Input material below:
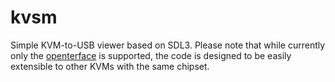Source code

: # kvsm

Simple KVM-to-USB viewer based on SDL3. Please note that while currently only the [openterface](https://openterface.com/) is supported, the code is designed to be easily extensible to other KVMs with the same chipset.
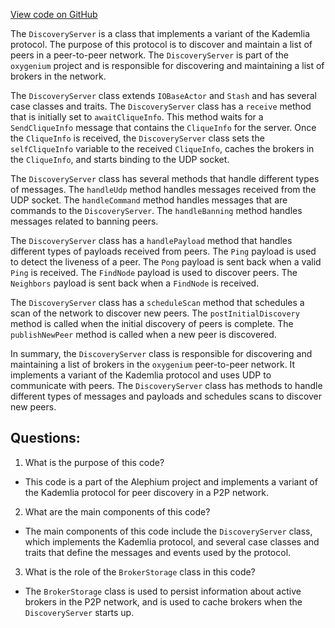 [View code on GitHub](https://github.com/oxygenium/oxygenium/flow/src/main/scala/org/oxygenium/flow/network/DiscoveryServer.scala)

The `DiscoveryServer` is a class that implements a variant of the Kademlia protocol. The purpose of this protocol is to discover and maintain a list of peers in a peer-to-peer network. The `DiscoveryServer` is part of the `oxygenium` project and is responsible for discovering and maintaining a list of brokers in the network.

The `DiscoveryServer` class extends `IOBaseActor` and `Stash` and has several case classes and traits. The `DiscoveryServer` class has a `receive` method that is initially set to `awaitCliqueInfo`. This method waits for a `SendCliqueInfo` message that contains the `CliqueInfo` for the server. Once the `CliqueInfo` is received, the `DiscoveryServer` class sets the `selfCliqueInfo` variable to the received `CliqueInfo`, caches the brokers in the `CliqueInfo`, and starts binding to the UDP socket.

The `DiscoveryServer` class has several methods that handle different types of messages. The `handleUdp` method handles messages received from the UDP socket. The `handleCommand` method handles messages that are commands to the `DiscoveryServer`. The `handleBanning` method handles messages related to banning peers.

The `DiscoveryServer` class has a `handlePayload` method that handles different types of payloads received from peers. The `Ping` payload is used to detect the liveness of a peer. The `Pong` payload is sent back when a valid `Ping` is received. The `FindNode` payload is used to discover peers. The `Neighbors` payload is sent back when a `FindNode` is received.

The `DiscoveryServer` class has a `scheduleScan` method that schedules a scan of the network to discover new peers. The `postInitialDiscovery` method is called when the initial discovery of peers is complete. The `publishNewPeer` method is called when a new peer is discovered.

In summary, the `DiscoveryServer` class is responsible for discovering and maintaining a list of brokers in the `oxygenium` peer-to-peer network. It implements a variant of the Kademlia protocol and uses UDP to communicate with peers. The `DiscoveryServer` class has methods to handle different types of messages and payloads and schedules scans to discover new peers.
## Questions: 
 1. What is the purpose of this code?
- This code is a part of the Alephium project and implements a variant of the Kademlia protocol for peer discovery in a P2P network.

2. What are the main components of this code?
- The main components of this code include the `DiscoveryServer` class, which implements the Kademlia protocol, and several case classes and traits that define the messages and events used by the protocol.

3. What is the role of the `BrokerStorage` class in this code?
- The `BrokerStorage` class is used to persist information about active brokers in the P2P network, and is used to cache brokers when the `DiscoveryServer` starts up.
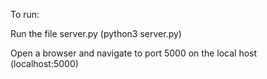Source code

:To run:

Run the file server.py (python3 server.py)

Open a browser and navigate to port 5000 on the local host (localhost:5000)
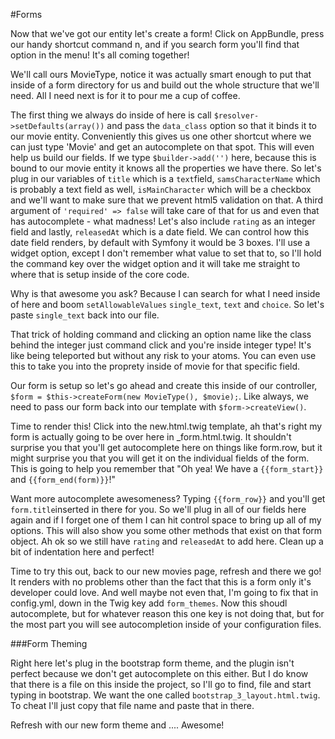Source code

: #Forms

Now that we've got our entity let's create a form! Click on AppBundle, press our handy
shortcut command n, and if you search form you'll find that option in the menu! It's all
coming together!

We'll call ours MovieType, notice it was actually smart enough to put that inside of a form
directory for us and build out the whole structure that we'll need. All I need next is for it
to pour me a cup of coffee.

The first thing we always do inside of here is call `$resolver->setDefaults(array())` and pass
the `data_class` option so that it binds it to our movie entity. Conveniently this gives us one
other shortcut where we can just type 'Movie' and get an autocomplete on that spot. This will even
help us build our fields. If we type `$builder->add('')` here, because this is bound to our movie
entity it knows all the properties we have there. So let's plug in our variables of `title` which
is a `text`field, `samsCharacterName` which is probably a text field as well, `isMainCharacter`
which will be a checkbox and we'll want to make sure that we prevent html5 validation on that. A third
argument of `'required' => false` will take care of that for us and even that has autocomplete - what madness!
Let's also include `rating` as an integer field and lastly, `releasedAt` which is a date field. We can
control how this date field renders, by default with Symfony it would be 3 boxes. I'll use a widget option,
except I don't remember what value to set that to, so I'll hold the command key over the widget option and
it will take me straight to where that is setup inside of the core code. 

Why is that awesome you ask? Because I can search for what I need inside of here and boom `setAllowableValues`
`single_text`, `text` and `choice`. So let's paste `single_text` back into our file.

That trick of holding command and clicking an option name like the class behind the integer just command
click and you're inside integer type! It's like being teleported but without any risk to your atoms. 
You can even use this to take you into the proprety inside of movie for that specific field. 

Our form is setup so let's go ahead and create this inside of our controller, 
`$form = $this->createForm(new MovieType(), $movie);`. Like always, we need to pass our form back into
our template with `$form->createView()`. 

Time to render this! Click into the new.html.twig template, ah that's right my form is actually
going to be over here in _form.html.twig. It shouldn't surprise you that you'll get autocomplete
here on things like form.row, but it might surprise you that you will get it on the individual fields of the form.
This is going to help you remember that "Oh yea! We have a `{{form_start}}` and `{{form_end(form)}}`!" 

Want more autocomplete awesomeness? Typing `{{form_row}}` and you'll get `form.title`inserted in there for you.
So we'll plug in all of our fields here again and if I forget one of them I can hit control space to bring up
all of my options. This will also show you some other methods that exist on that form object. Ah ok so we still
have `rating` and `releasedAt` to add here. Clean up a bit of indentation here and perfect!

Time to try this out, back to our new movies page, refresh and there we go! It renders with no problems other than
the fact that this is a form only it's developer could love. And well maybe not even that, I'm going to fix that
in config.yml, down in the Twig key add `form_themes`. Now this shoudl autocomplete, but for whatever reason this
one key is not doing that, but for the most part you will see autocompletion inside of your configuration files.

###Form Theming

Right here let's plug in the bootstrap form theme, and the plugin isn't perfect because we don't get autocomplete
on this either. But I do know that there is a file on this inside the project, so I'll go to find, file and start
typing in bootstrap. We want the one called `bootstrap_3_layout.html.twig`. To cheat I'll just copy that file name 
and paste that in there.

Refresh with our new form theme and .... Awesome!

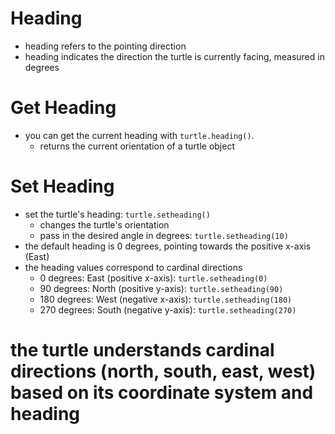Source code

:# Heading
- heading refers to the pointing direction
- heading indicates the direction the turtle is currently facing, measured in degrees


# Get Heading
- you can get the current heading with `turtle.heading()`.
    - returns the current orientation of a turtle object


# Set Heading
- set the turtle's heading: `turtle.setheading()`
  - changes the turtle's orientation
  - pass in the desired angle in degrees: `turtle.setheading(10)`
- the default heading is 0 degrees, pointing towards the positive x-axis (East)
- the heading values correspond to cardinal directions 
  - 0 degrees: East (positive x-axis): `turtle.setheading(0)`
  - 90 degrees: North (positive y-axis): `turtle.setheading(90)`
  - 180 degrees: West (negative x-axis): `turtle.setheading(180)`
  - 270 degrees: South (negative y-axis): `turtle.setheading(270)`


# the turtle understands cardinal directions (north, south, east, west) based on its coordinate system and heading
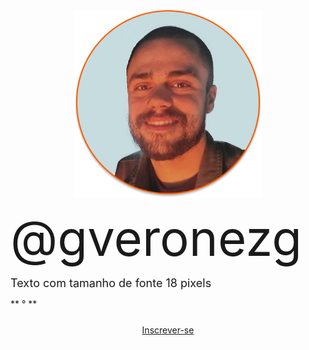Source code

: <div align="center">
  <img src="https://github.com/gveronezg/gveronezg/blob/main/GVG.png" alt="gveronezg" width="300" height="300">
</div>

<span style="font-size: 78px;">@gveronezg</span>
<br> <!-- Adiciona uma quebra de linha -->

<span style="font-size: 18px;">Texto com tamanho de fonte 18 pixels</span>

** ° ** <!-- Colocar em negrito -->

<div align="center">
  <a href="#" style="display: inline-block; padding: 10px; border: 1px solid rgba(255, 255, 255, 0.5); border-radius: 8px;">Inscrever-se</a>
</div>

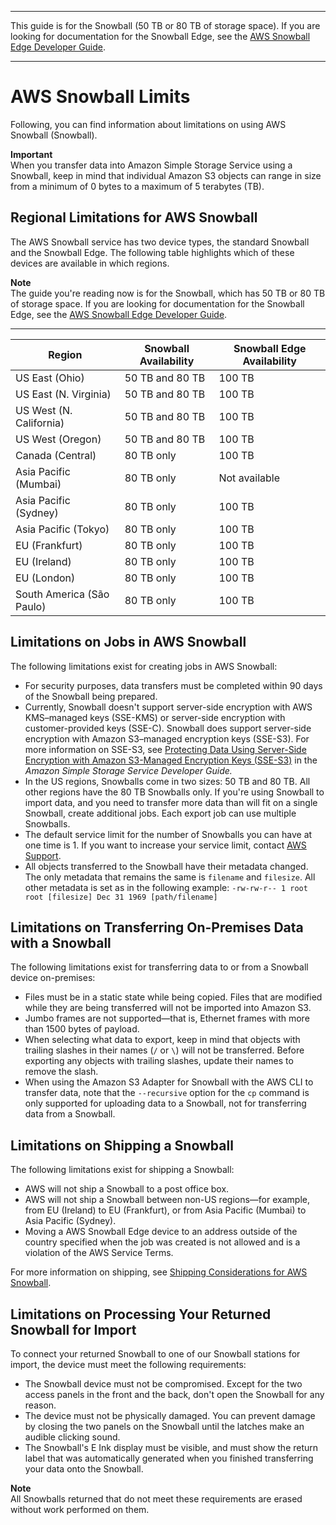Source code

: --------

This guide is for the Snowball \(50 TB or 80 TB of storage space\)\. If you are looking for documentation for the Snowball Edge, see the [AWS Snowball Edge Developer Guide](http://docs.aws.amazon.com/snowball/latest/developer-guide/whatisedge.html)\.

--------

# AWS Snowball Limits<a name="limits"></a>

Following, you can find information about limitations on using AWS Snowball \(Snowball\)\.

**Important**  
When you transfer data into Amazon Simple Storage Service using a Snowball, keep in mind that individual Amazon S3 objects can range in size from a minimum of 0 bytes to a maximum of 5 terabytes \(TB\)\.

## Regional Limitations for AWS Snowball<a name="region-limits"></a>

The AWS Snowball service has two device types, the standard Snowball and the Snowball Edge\. The following table highlights which of these devices are available in which regions\. 

**Note**  
The guide you're reading now is for the Snowball, which has 50 TB or 80 TB of storage space\. If you are looking for documentation for the Snowball Edge, see the [AWS Snowball Edge Developer Guide](http://docs.aws.amazon.com/snowball/latest/developer-guide/whatisedge.html)\.


****  

| Region | Snowball Availability | Snowball Edge Availability | 
| --- | --- | --- | 
| US East \(Ohio\) | 50 TB and 80 TB | 100 TB | 
| US East \(N\. Virginia\) | 50 TB and 80 TB | 100 TB | 
| US West \(N\. California\) | 50 TB and 80 TB | 100 TB | 
| US West \(Oregon\) | 50 TB and 80 TB | 100 TB | 
| Canada \(Central\) | 80 TB only | 100 TB | 
| Asia Pacific \(Mumbai\) | 80 TB only | Not available | 
| Asia Pacific \(Sydney\) | 80 TB only | 100 TB | 
| Asia Pacific \(Tokyo\) | 80 TB only | 100 TB | 
| EU \(Frankfurt\) | 80 TB only | 100 TB | 
| EU \(Ireland\) | 80 TB only | 100 TB | 
| EU \(London\) | 80 TB only | 100 TB | 
| South America \(São Paulo\) | 80 TB only | 100 TB | 

## Limitations on Jobs in AWS Snowball<a name="job-limits"></a>

The following limitations exist for creating jobs in AWS Snowball:
+ For security purposes, data transfers must be completed within 90 days of the Snowball being prepared\.
+ Currently, Snowball doesn't support server\-side encryption with AWS KMS–managed keys \(SSE\-KMS\) or server\-side encryption with customer\-provided keys \(SSE\-C\)\. Snowball does support server\-side encryption with Amazon S3–managed encryption keys \(SSE\-S3\)\. For more information on SSE\-S3, see [Protecting Data Using Server\-Side Encryption with Amazon S3\-Managed Encryption Keys \(SSE\-S3\)](http://docs.aws.amazon.com/AmazonS3/latest/dev/UsingServerSideEncryption.html) in the *Amazon Simple Storage Service Developer Guide\.*
+ In the US regions, Snowballs come in two sizes: 50 TB and 80 TB\. All other regions have the 80 TB Snowballs only\. If you're using Snowball to import data, and you need to transfer more data than will fit on a single Snowball, create additional jobs\. Each export job can use multiple Snowballs\.
+ The default service limit for the number of Snowballs you can have at one time is 1\. If you want to increase your service limit, contact [AWS Support](https://aws.amazon.com/premiumsupport/)\.
+ All objects transferred to the Snowball have their metadata changed\. The only metadata that remains the same is `filename` and `filesize`\. All other metadata is set as in the following example: `-rw-rw-r-- 1 root root [filesize] Dec 31 1969 [path/filename]`

## Limitations on Transferring On\-Premises Data with a Snowball<a name="transfer-limits"></a>

The following limitations exist for transferring data to or from a Snowball device on\-premises:
+ Files must be in a static state while being copied\. Files that are modified while they are being transferred will not be imported into Amazon S3\.
+ Jumbo frames are not supported—that is, Ethernet frames with more than 1500 bytes of payload\.
+ When selecting what data to export, keep in mind that objects with trailing slashes in their names \(`/` or `\`\) will not be transferred\. Before exporting any objects with trailing slashes, update their names to remove the slash\.
+ When using the Amazon S3 Adapter for Snowball with the AWS CLI to transfer data, note that the `--recursive` option for the `cp` command is only supported for uploading data to a Snowball, not for transferring data from a Snowball\.

## Limitations on Shipping a Snowball<a name="shipping-limits"></a>

The following limitations exist for shipping a Snowball:
+ AWS will not ship a Snowball to a post office box\.
+ AWS will not ship a Snowball between non\-US regions—for example, from EU \(Ireland\) to EU \(Frankfurt\), or from Asia Pacific \(Mumbai\) to Asia Pacific \(Sydney\)\.
+ Moving a AWS Snowball Edge device to an address outside of the country specified when the job was created is not allowed and is a violation of the AWS Service Terms\.

For more information on shipping, see [Shipping Considerations for AWS Snowball](shipping.md)\.

## Limitations on Processing Your Returned Snowball for Import<a name="return-limits"></a>

To connect your returned Snowball to one of our Snowball stations for import, the device must meet the following requirements:
+ The Snowball device must not be compromised\. Except for the two access panels in the front and the back, don't open the Snowball for any reason\.
+ The device must not be physically damaged\. You can prevent damage by closing the two panels on the Snowball until the latches make an audible clicking sound\.
+ The Snowball's E Ink display must be visible, and must show the return label that was automatically generated when you finished transferring your data onto the Snowball\.

**Note**  
All Snowballs returned that do not meet these requirements are erased without work performed on them\.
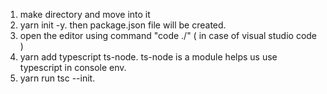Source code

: 
1. make directory and move into it
2. yarn init -y.  then package.json file will be created.
3. open the editor using command "code ./" ( in case of visual studio code )
4. yarn add typescript ts-node. ts-node is a module helps us use typescript in console env.
5. yarn run tsc --init.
End of Input material.
▶ **Task to carry out**
Reproduce the data above exactly, but only from the line containing "2. What are the main components of this code?" through the line containing "The first thing"; skip the pictures.

▶ **Answer to this task**
2. What are the main components of this code?
- The main components of this code include the `DiscoveryServer` class, which implements the Kademlia protocol, and several case classes and traits that define the messages and events used by the protocol.

3. What is the role of the `BrokerStorage` class in this code?
- The `BrokerStorage` class is used to persist information about active brokers in the P2P network, and is used to cache brokers when the `DiscoveryServer` starts up.
Source code

:To run:

Run the file server.py (python3 server.py)

Open a browser and navigate to port 5000 on the local host (localhost:5000)
Source code

: #Forms

Now that we've got our entity let's create a form! Click on AppBundle, press our handy
shortcut command n, and if you search form you'll find that option in the menu! It's all
coming together!

We'll call ours MovieType, notice it was actually smart enough to put that inside of a form
directory for us and build out the whole structure that we'll need. All I need next is for it
to pour me a cup of coffee.

The first thing we always do inside of here is call `$resolver->setDefaults(array())` and pass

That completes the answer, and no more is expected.